焼け付くような喉の痛みが前日から続いた為、出勤前に念のためと病院へ赴いた。
清々しい朝の空気。感染予防のため窓が開け放たれた診察室で医師は、てきぱきと今後の指示を出していく。言われるがまま薬をもらい、出勤せず帰宅。
関係各所へ連絡が終わり、仕事着を着替える。
(やれやれ…)
部屋着になり白湯を飲んでようやく一息つく。
(しかし喉が痛くてろくに飲めやしない)
わたしから感染の連絡を受けた家人も慌てて帰宅し、とにかく必要物資をと買い出しに向かった。
各部屋の出入り口に手指消毒用アルコール、洗面所に拭き取り不要スプレータイプの消毒液、タオルをすべて紙タオル(キッチンペーパーみたいなやつ)に変更。
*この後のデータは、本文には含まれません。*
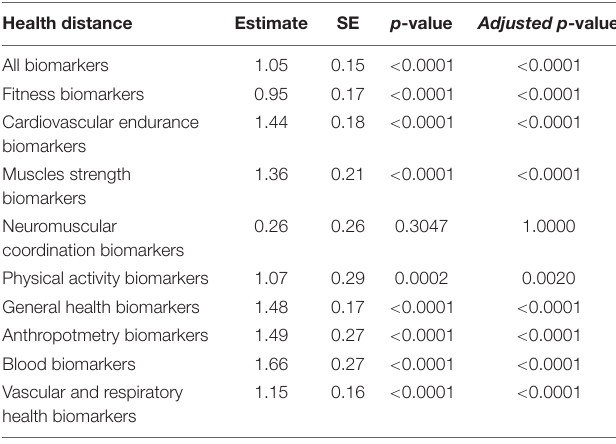
TABLE 4 | Estimates of group differences in Health Distance for Healthy (healthy participants aged ≥ 40 years) and Heart Failure (patients with heart failure). Estimates and standard errors are for age 40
とあれこれ模索しつつ対策を講じた。幸い、共用スペースと別に自室がある為わたしはその一部屋に隔離された。日当たりもよく、本もある。籠もるには最適すぎる部屋である。
この先、わたしの体調が回復するまで、家人とはドアの前まで食事を持ってきてくれる以外では一切顔を合わせなかった。
幸い高熱は出なかったが、37度から38度をいったりきたりしながら、4日が経過した。相変わらず喉の痛みは酷く、喉の粘膜が切れて、血がでるのではないかと気が気でない。
(調子が良いと起きていると熱が上がる。しかし寝るのも喉の痛みで眠れない)
(人と会話がなくなり自分がどんな声だったのか忘れそうだ)
布団の中でごろごろしつつ、不安な気持ちを抱えて気づけば31日。ついに2022年が終わる。家人がもってきてくれるあたたかい食事は本当に助かる。
兎にも角にも軽症のまま、ニューイヤーカウンドダウンをしっかり行い、あちこちにあけおめラインを送り家人に元気だよと窓越しに伝えて新年の夜はふけていく。
健康が何より。しかし今の世の中いつ誰がかかってしまうのかがわからないのも現実。
一緒に過ごす人のありがたみが身に沁みる年越し&年明けになった。